• Assigned task: Pull every line containing "readthedocs" from the data.

-- Opening Marker --

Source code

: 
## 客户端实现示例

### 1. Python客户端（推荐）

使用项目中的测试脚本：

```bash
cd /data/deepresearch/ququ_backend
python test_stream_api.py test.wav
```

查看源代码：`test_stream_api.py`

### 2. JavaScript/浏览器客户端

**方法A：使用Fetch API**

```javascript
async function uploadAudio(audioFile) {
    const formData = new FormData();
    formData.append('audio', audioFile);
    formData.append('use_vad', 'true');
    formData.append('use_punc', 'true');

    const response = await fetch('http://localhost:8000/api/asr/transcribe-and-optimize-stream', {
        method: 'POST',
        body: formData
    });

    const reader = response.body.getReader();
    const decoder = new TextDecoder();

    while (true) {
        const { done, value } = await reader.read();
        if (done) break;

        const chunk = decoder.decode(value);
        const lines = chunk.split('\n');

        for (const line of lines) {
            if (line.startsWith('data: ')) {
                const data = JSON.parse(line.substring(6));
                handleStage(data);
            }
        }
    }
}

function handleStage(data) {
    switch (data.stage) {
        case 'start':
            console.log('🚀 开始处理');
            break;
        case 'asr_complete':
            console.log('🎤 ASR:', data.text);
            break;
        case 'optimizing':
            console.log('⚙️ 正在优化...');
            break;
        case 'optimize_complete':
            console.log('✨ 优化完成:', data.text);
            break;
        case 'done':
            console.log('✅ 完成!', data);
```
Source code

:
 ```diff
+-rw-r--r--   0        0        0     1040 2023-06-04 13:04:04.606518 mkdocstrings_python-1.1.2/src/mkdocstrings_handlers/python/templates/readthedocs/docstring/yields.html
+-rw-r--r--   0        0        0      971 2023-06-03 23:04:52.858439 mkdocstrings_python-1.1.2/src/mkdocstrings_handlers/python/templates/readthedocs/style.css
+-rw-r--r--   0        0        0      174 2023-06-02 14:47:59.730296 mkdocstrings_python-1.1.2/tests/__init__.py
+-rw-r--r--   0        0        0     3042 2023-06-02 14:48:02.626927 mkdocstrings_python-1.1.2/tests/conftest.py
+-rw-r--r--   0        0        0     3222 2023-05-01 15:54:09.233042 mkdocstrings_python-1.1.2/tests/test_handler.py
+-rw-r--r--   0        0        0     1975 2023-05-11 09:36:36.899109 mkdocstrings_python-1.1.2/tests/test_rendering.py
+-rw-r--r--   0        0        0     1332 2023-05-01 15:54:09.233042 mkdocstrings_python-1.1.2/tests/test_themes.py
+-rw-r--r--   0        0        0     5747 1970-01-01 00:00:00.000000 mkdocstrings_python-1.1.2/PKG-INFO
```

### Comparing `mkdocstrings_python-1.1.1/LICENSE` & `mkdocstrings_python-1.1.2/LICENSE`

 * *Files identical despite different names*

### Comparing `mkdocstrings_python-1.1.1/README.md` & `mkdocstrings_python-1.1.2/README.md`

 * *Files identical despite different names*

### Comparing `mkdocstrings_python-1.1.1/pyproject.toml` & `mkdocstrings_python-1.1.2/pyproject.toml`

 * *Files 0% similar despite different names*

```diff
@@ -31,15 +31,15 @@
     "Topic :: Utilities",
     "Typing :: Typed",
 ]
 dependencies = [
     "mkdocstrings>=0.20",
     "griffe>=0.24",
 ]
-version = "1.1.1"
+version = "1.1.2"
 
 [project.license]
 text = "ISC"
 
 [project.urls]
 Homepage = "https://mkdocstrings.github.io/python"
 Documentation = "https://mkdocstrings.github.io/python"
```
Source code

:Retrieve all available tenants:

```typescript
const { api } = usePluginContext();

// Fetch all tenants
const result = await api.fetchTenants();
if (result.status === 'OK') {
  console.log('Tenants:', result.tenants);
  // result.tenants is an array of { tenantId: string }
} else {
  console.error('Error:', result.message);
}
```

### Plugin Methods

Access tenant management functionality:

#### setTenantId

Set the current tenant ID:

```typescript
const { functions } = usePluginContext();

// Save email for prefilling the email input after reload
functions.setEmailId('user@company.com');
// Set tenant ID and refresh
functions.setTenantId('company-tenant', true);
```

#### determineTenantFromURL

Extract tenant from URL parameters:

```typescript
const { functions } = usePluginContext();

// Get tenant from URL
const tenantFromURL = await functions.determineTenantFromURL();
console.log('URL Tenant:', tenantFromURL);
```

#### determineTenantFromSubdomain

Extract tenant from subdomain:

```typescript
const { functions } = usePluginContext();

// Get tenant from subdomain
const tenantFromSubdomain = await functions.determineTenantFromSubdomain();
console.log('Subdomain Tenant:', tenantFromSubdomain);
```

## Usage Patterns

-- Closing Marker --

• Solution to this task:
+-rw-r--r--   0        0        0     1040 2023-06-04 13:04:04.606518 mkdocstrings_python-1.1.2/src/mkdocstrings_handlers/python/templates/readthedocs/docstring/yields.html
+-rw-r--r--   0        0        0      971 2023-06-03 23:04:52.858439 mkdocstrings_python-1.1.2/src/mkdocstrings_handlers/python/templates/readthedocs/style.css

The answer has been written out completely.